**Your assignment:** Reproduce the opening lines of the records exactly, up to and including the line in which "благосостояния (ФНБ) - 7,3% ВВП." occurs.

**Given records:**

_____

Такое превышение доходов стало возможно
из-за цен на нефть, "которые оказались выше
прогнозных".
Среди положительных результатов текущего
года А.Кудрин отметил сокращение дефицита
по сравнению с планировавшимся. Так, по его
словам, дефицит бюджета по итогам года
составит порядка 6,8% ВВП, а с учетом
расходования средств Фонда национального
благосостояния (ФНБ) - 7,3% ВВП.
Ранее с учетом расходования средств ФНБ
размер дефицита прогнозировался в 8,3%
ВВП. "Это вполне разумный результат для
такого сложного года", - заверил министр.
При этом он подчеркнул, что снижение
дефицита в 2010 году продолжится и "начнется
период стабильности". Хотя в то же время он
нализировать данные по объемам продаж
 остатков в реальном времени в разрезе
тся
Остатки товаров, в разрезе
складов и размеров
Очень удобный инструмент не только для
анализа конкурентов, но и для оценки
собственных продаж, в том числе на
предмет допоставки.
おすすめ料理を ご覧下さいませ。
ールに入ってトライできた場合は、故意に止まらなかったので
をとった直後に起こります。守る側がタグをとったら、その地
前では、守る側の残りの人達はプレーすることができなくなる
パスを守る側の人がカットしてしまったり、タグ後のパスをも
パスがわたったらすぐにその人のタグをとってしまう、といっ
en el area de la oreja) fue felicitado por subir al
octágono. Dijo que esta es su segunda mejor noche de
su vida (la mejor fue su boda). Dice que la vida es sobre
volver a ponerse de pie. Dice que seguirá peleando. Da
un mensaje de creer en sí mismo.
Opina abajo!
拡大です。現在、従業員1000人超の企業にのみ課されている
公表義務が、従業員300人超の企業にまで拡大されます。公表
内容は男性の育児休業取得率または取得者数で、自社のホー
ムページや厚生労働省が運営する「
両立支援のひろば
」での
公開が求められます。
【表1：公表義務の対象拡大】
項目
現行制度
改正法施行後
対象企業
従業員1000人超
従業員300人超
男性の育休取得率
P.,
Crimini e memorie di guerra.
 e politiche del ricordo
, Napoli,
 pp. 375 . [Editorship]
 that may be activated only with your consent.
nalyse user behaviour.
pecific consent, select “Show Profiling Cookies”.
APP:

_____

**Expected output:**
Такое превышение доходов стало возможно
из-за цен на нефть, "которые оказались выше
прогнозных".
Среди положительных результатов текущего
года А.Кудрин отметил сокращение дефицита
по сравнению с планировавшимся. Так, по его
словам, дефицит бюджета по итогам года
составит порядка 6,8% ВВП, а с учетом
расходования средств Фонда национального
благосостояния (ФНБ) - 7,3% ВВП.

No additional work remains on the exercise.